There is significant potential to extend the project’s life through the identification and extension of known oxide ore at Whim Creek and the nearby Mons Cupri deposit.
Tritton Resources is the Australian Stock Exchange’s largest domestic pure copper producer.
The $39 million project went into production six months ago and has forecast production of 226,000t of contained copper in concentrate over 10 years.
It is a prime example of just how quickly and unexpectedly the copper price has moved.
At the end of June, the company’s hedge book (the amount of copper sold forward) amounted to 56,750t at an average of just $US2,217t – 25 per cent of Tritton’s reserves of payable copper at a little over half the current copper price.
At Telfer, Newcrest has 930,000t of copper in situ, along with 26 million ounces of gold, from which it produces about 24,630t of copper and 218,000 ounces gold a year.
The share price of Perth-based Australian/Canadian company Equinox Minerals has more than tripled since June, largely on the back of its Luminana copper project in Zambia.
A bankable feasibility study has forecast production of 125,000t/year over 18 years, with over 140,000t of copper produced in the first five years.

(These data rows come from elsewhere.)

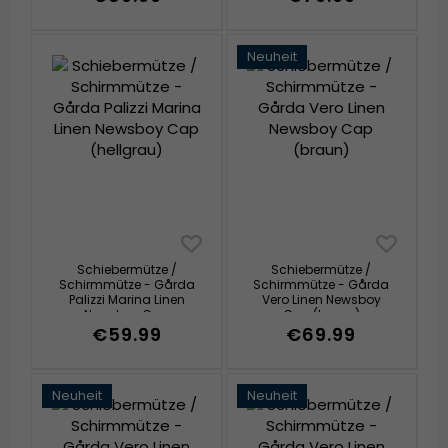
Neuheit
Schiebermütze /
Schiebermütze /
Schirmmütze - Gårda
Schirmmütze - Gårda
Palizzi Marina Linen
Vero Linen Newsboy
Newsboy Cap
Cap (braun)
(hellgrau)
€59.99
€69.99
Neuheit
Neuheit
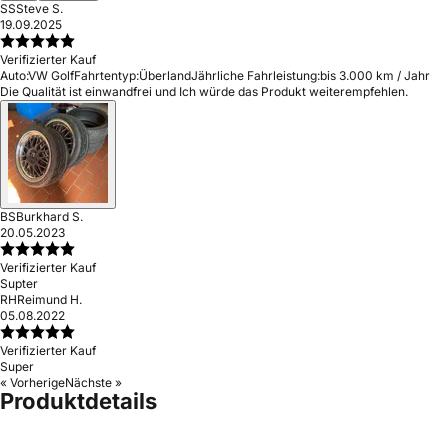
SS
Steve S.
19.09.2025
Verifizierter Kauf
Auto:
VW Golf
Fahrtentyp:
Überland
Jährliche Fahrleistung:
bis 3.000 km / Jahr
Die Qualität ist einwandfrei und Ich würde das Produkt weiterempfehlen.
BS
Burkhard S.
20.05.2023
Verifizierter Kauf
Supter
RH
Reimund H.
05.08.2022
Verifizierter Kauf
Super
« Vorherige
Nächste »
Produktdetails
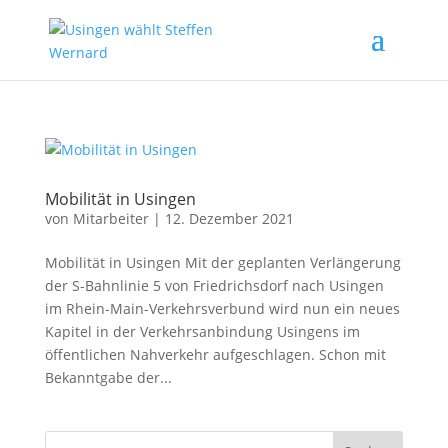
Mobilität in Usingen
von
Mitarbeiter
|
12. Dezember 2021
Mobilität in Usingen Mit der geplanten Verlängerung
der S-Bahnlinie 5 von Friedrichsdorf nach Usingen
im Rhein-Main-Verkehrsverbund wird nun ein neues
Kapitel in der Verkehrsanbindung Usingens im
öffentlichen Nahverkehr aufgeschlagen. Schon mit
Bekanntgabe der...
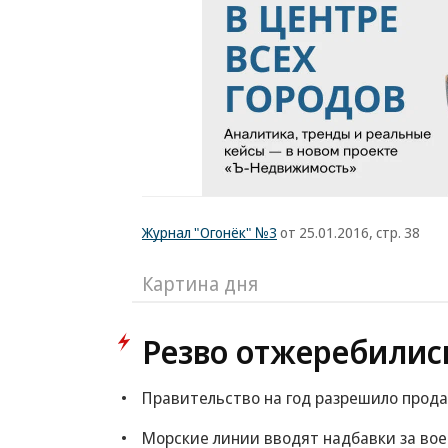
Журнал "Огонёк" №3
от 25.01.2016, стр. 38
Картина дня
Резво отжеребилис
Правительство на год разрешило прода
Морские линии вводят надбавки за во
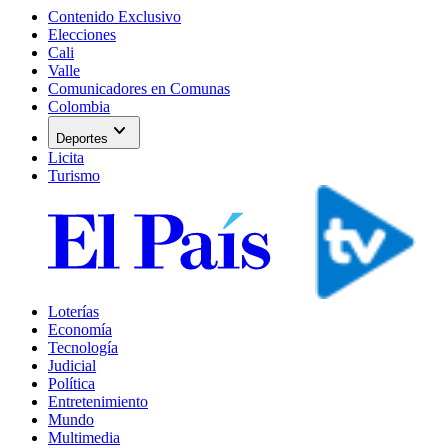
Contenido Exclusivo
Elecciones
Cali
Valle
Comunicadores en Comunas
Colombia
expand_more
Deportes
Licita
Turismo
Loterías
Economía
Tecnología
Judicial
Política
Entretenimiento
Mundo
Multimedia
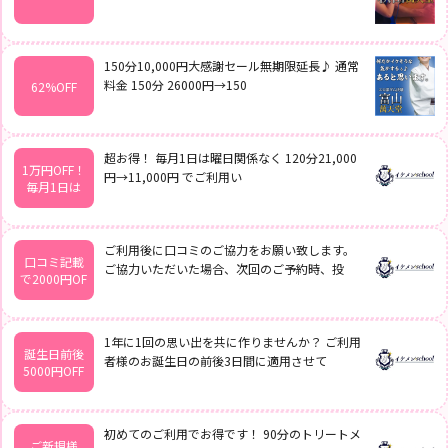
求
人
情
150分10,000円大感謝セール無期限延長♪ 通常
報
料金 150分 26000円→150
62%OFF
女
風
無
超お得！ 毎月1日は曜日関係なく 120分21,000
料
1万円OFF！
円→11,000円 でご利用い
体
毎月1日は
験
女
ご利用後に口コミのご協力をお願い致します。
風
口コミ記載
コ
ご協力いただいた場合、次回のご予約時、投
で2000円OF
ラ
ム
1年に1回の思い出を共に作りませんか？ ご利用
誕生日前後
者様のお誕生日の前後3日間に適用させて
閉
5000円OFF
じ
る
初めてのご利用でお得です！ 90分のトリートメ
ご新規様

No start-up date has yet been announced.
Takeover target Tethyan Copper has run into some significant capital cost increases on its Tanjeel project in Pakistan, where it is aiming at copper production of 45,000t/year.
Tanjeel is part of the company’s Reko Diq copper-gold complex, which has a total resource containing more than 7,000,000t of copper and 10,000,000 ounces of gold.
Re-scoping and re-optimising the project is expected to take a further three months, to be followed by the definitive engineering side of the feasibility study.
The unquantified capital costs blow-out caused Tethyan’s share price to drop nearly seven cents in the past few days, down near the 64 cents price being offered by Hong-Kong based investment bank Crosby Capital Partners.
Drilling at Fox Resources’ West Whundo prospect in the Pilbara has identified a rich copper zone it believes could contain about 19,000t of direct shipping copper ore worth about $20.5 million. Definition drilling is continuing, with a resource estimate expected by next month.
Fox produces about 240t of nickel and 140t of copper a month from its nearby Radio Hill mine, worth about $400,000 a month. Sally Malay also produces about 1,100t of copper a quarter from its mine in the Kimberley.